As shown in table 1, no significant difference was observed between the glial scars across the groups (P > 0.050).

Table 1

Glial scars across three groups

Groups		Count (percent)	P
1	Dependent	2 (25.0)	> 0.999
	Control	2 (25.0)
2	Dependent	4 (50.0)	0.500
	Control	3 (37.5)
3	Dependent	5 (62.5)	0.300
	Control	2 (25.0)

Despite a lack of difference in the number of glial scars (P > 0.050), a significant difference was observed between the dependent and control subgroups in group 3 (P = 0.040), indicating the role of longer time in higher count of glial scars. In addition, as illustrated in figure 1, no statistically significant difference was observed between the three groups (P = 0.080).

Figure 1

Number of glial scars across the groups

As shown in table 2, the mean diameters of glial scars were not significantly different between the dependent and control groups and across the dependent groups (P > 0.050). Histologic finding are shown in figure 2.

Table 2

Glial scar diameters across three groups

Group		Mean ± SD	P
1	Dependent	30.0 ± 7.0	0.870
	Control	35.0 ± 3.3
2	Dependent	32.5 ± 6.4	0.720
	Control	27.5 ± 3.5
3	Dependent	32.0 ± 5.7	0.650
	Control	30.0 ± 3.2

SD: Standard deviation

Figure 2

A: Histology of rat brain; B: Hematoxylin and eosin (H&E) staining (magnification x100 in both); C: H&E staining (magnification x400), arrows show glial scar; D and E: Immunohistochemistry (IHC) staining for glial fibrillary acidic protein (GFAP) (magnification x400), astrocytes show positive reaction in glial scar.

Discussion

This study showed that long-term use of opioids in rats would lead to damage in brain tissue as response to inflammation. Based on the results of different studies, brain aging can result in altering biochemical and signal transduction. In addition, the brain tissue affected by morphine is significantly different from the normal tissues.7 In another study on elderly patients, Hamzaee Moghaddam et al.18 reported asignificant difference in Alzheimer incidence between addict and non-addict groups, possibly due to higher susceptibility of elderly exposed to opioids.
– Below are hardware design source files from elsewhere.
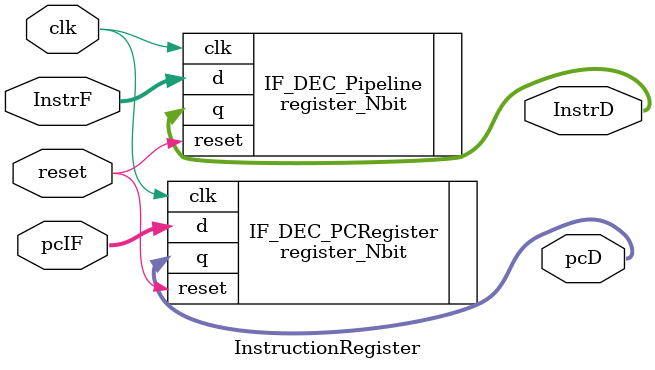
<source format=sv>
`timescale 1ns/10ps
module InstructionRegister(InstrF, InstrD, pcIF, pcD, clk, reset);
	input logic clk, reset;
	input logic [31:0] InstrF;
	input logic [63:0] pcIF;
	output logic [31:0] InstrD;
	output logic [63:0] pcD;
	
	
	register_Nbit #(.N(64)) IF_DEC_PCRegister(.q(pcD), .d(pcIF), .clk(clk), .reset(reset));
	register_Nbit #(.N(32)) IF_DEC_Pipeline(.q(InstrD), .d(InstrF), .clk(clk), .reset(reset));
endmodule 
</source>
Further, Malekpour Afshar et al.19 investigated brain histopathological alterations in addict aged rats and reported a significant neuronal cell reduction in frontal and temporal regions among opium-addicted rats. Thus, neurotoxic morphine effects lead to neuronal apoptosis. Furthermore, a significant reduction occurred in hippocampal neurons involved in memory functions. In addition, Lyoo et al.20 reported a decrease in prefrontal and temporal gray matter density in opiate dependence.

As it was already mentioned, few studies have been conducted on the pathological effects of opioid abuse. Regarding the lack of similar studies in this area, the present study was performed to assess the inflammation process as a trigger for tissue injury. In this regard, the IHC staining was used for confidence from the presence or absence of lymphocytes and definite measurement of inflammatory cells.

The regeneration markers in brain tissue are completely different and the astrocyte proliferation is available in injury site called “glial scar” instead of fibroblasts.14 Routine staining is not able to differentiate between astrocytes and glial cells, and GFAP was used to demonstrate the glial scar in a large number of studies.15-17

Conclusion

Based on the results, after long-term use, opioids can damage brain tissue in the form of the increased number of astrocytes and the creation of glial scar centers in the affected areas in response to the created inflammation. These changes are more severe in chronic substance abuse and may indicate the neurotoxic effects of morphine. Further, due to changes in the brain tissue at different levels with aging,21 the present study was conducted on the brain of old rats and the results on frontal, parietal, and hippocampus lobes of the brain, which are the most sensitive brain areas19 when faced with injury, may be related to more vulnerability of elderly patients to opioid compounds.